HOW TO COMPLETE THIS TASK>
Start at the line below containing "candle: none [474,487,519,569]" and stop at the line containing "wall art: none [62,16,128,83]". Repeat every line of that stretch exactly, and nothing outside it.

DATA EXCERPTS>
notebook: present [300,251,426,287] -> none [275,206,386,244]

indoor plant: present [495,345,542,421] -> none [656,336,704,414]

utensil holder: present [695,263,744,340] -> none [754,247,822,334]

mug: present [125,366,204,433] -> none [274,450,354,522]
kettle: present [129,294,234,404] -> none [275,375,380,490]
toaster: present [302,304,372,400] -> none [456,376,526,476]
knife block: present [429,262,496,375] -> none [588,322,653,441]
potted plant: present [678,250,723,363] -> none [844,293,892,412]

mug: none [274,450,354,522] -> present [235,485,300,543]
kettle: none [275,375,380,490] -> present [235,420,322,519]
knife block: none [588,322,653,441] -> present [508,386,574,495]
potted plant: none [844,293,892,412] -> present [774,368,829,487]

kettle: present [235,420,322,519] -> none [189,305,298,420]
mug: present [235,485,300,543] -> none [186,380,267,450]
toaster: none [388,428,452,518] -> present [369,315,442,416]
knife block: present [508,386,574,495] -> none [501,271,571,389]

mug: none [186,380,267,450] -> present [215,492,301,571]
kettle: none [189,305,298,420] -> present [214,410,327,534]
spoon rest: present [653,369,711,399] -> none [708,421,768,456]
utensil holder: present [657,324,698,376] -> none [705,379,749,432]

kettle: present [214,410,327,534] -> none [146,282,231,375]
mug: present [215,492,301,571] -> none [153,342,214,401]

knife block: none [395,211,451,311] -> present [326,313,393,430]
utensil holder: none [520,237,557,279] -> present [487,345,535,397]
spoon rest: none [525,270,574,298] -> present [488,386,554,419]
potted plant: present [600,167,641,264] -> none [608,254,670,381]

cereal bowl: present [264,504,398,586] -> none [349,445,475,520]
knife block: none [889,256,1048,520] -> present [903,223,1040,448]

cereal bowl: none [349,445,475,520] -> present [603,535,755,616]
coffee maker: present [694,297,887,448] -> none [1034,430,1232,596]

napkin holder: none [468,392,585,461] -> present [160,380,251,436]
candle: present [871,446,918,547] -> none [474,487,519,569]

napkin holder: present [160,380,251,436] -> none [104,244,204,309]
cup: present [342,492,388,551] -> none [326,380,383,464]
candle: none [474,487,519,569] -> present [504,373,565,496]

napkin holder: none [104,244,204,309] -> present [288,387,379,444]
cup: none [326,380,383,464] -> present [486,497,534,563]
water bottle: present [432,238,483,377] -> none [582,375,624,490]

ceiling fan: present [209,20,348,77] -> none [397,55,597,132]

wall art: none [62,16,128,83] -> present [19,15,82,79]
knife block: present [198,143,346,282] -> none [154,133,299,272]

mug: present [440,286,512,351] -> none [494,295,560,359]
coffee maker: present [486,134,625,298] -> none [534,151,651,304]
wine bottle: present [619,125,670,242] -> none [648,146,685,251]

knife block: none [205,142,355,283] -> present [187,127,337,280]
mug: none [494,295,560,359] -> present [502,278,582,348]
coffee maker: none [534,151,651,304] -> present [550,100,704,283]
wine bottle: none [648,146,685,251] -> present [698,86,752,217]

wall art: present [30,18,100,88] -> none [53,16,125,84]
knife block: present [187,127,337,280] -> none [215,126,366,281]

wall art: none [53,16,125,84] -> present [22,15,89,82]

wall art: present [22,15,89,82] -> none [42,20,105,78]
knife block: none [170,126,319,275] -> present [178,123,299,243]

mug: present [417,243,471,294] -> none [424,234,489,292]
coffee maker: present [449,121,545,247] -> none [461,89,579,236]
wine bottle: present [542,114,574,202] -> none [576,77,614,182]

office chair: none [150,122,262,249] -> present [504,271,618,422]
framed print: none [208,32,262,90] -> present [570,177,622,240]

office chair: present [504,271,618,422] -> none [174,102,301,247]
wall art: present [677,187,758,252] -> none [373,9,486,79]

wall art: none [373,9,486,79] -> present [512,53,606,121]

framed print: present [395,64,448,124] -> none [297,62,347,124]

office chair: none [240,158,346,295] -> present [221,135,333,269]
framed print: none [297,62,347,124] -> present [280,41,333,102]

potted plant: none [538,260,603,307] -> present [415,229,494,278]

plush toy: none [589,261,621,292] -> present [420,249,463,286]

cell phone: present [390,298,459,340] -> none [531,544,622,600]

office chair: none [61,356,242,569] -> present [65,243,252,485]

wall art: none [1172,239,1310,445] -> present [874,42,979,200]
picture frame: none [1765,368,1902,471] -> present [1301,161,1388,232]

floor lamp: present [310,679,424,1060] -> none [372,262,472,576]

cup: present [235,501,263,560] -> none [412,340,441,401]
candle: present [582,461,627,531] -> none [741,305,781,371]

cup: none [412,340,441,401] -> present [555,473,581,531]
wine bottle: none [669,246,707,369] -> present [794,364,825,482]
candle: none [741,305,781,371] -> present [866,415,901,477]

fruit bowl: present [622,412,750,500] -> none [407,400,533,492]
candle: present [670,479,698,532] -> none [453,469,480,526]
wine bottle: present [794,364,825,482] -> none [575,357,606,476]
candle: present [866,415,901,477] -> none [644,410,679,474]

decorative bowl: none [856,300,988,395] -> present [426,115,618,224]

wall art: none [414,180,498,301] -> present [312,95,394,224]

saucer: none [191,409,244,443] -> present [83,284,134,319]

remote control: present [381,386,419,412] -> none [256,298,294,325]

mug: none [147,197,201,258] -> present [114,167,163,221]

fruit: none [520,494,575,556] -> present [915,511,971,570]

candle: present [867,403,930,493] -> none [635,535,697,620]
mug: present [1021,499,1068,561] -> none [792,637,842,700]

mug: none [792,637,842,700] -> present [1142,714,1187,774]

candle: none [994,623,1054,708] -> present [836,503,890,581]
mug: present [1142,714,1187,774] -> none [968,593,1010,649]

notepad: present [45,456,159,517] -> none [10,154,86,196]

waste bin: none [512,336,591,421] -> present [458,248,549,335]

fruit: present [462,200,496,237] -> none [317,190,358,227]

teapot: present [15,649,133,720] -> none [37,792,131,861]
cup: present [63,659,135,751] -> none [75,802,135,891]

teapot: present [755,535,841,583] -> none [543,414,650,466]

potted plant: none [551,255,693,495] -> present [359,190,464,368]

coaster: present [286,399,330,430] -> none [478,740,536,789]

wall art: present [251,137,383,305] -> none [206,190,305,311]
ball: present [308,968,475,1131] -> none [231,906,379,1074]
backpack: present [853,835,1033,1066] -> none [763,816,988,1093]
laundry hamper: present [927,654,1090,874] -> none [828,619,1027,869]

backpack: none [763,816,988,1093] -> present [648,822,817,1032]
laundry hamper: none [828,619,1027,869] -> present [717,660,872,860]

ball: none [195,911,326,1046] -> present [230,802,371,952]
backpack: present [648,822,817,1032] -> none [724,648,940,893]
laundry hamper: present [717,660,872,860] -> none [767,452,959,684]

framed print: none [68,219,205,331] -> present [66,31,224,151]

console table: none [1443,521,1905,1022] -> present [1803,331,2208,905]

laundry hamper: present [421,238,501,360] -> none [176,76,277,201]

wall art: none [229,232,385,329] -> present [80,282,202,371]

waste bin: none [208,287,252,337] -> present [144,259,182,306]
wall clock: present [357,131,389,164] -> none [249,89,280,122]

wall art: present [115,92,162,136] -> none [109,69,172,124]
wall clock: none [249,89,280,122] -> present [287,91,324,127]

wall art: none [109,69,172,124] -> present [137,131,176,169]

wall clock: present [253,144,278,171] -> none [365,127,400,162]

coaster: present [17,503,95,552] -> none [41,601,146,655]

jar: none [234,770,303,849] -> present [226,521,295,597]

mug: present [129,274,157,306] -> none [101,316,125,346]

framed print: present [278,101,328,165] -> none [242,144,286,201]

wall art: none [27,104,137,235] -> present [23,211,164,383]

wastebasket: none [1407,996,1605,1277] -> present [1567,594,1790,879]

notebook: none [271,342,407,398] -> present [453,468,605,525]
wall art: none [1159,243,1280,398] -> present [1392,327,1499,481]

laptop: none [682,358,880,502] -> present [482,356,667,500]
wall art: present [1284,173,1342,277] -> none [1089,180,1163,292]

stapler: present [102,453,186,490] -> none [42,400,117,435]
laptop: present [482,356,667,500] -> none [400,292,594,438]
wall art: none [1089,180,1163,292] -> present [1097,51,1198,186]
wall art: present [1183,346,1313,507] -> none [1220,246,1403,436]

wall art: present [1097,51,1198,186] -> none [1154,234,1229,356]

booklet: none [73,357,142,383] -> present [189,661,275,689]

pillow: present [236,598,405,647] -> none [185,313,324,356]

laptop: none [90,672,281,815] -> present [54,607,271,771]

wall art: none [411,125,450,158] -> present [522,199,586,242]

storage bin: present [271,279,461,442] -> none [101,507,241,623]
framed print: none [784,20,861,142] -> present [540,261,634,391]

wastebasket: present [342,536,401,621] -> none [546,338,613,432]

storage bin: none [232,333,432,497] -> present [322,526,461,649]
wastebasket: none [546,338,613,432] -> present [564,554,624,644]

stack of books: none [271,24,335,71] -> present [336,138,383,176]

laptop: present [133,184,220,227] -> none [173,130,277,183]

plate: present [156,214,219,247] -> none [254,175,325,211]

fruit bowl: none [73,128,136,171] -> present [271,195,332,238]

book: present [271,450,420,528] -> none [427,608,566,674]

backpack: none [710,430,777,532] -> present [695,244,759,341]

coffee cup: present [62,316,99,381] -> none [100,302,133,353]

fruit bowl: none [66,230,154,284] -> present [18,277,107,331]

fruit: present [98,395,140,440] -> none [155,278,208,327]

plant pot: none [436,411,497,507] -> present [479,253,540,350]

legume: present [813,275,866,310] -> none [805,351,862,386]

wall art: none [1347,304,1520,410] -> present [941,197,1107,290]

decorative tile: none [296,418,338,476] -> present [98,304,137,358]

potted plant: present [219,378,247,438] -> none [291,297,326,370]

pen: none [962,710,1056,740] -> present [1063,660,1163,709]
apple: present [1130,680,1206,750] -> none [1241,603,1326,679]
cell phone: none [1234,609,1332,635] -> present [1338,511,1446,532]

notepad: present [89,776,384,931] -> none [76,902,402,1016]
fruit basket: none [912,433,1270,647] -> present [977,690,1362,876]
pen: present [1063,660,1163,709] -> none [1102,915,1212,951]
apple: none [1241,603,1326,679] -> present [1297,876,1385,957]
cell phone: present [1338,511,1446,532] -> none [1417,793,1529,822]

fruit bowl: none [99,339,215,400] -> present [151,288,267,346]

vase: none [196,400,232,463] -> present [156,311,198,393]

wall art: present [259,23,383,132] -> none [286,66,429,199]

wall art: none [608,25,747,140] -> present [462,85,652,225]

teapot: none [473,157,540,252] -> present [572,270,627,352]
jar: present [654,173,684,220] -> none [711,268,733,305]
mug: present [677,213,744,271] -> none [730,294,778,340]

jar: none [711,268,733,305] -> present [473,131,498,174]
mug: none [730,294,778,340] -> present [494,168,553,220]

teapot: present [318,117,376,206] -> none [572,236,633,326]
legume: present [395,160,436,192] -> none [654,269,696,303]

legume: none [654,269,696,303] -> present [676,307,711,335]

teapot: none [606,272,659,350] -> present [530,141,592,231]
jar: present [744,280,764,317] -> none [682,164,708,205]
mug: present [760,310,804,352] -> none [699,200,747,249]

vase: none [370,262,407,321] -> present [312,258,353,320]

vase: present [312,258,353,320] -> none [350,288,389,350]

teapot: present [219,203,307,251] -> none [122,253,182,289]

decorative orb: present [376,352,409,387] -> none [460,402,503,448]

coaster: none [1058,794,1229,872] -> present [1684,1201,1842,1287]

OUTPUT OF THE EXERCISE>
candle: none [474,487,519,569] -> present [504,373,565,496]

napkin holder: none [104,244,204,309] -> present [288,387,379,444]
cup: none [326,380,383,464] -> present [486,497,534,563]
water bottle: present [432,238,483,377] -> none [582,375,624,490]

ceiling fan: present [209,20,348,77] -> none [397,55,597,132]

wall art: none [62,16,128,83] -> present [19,15,82,79]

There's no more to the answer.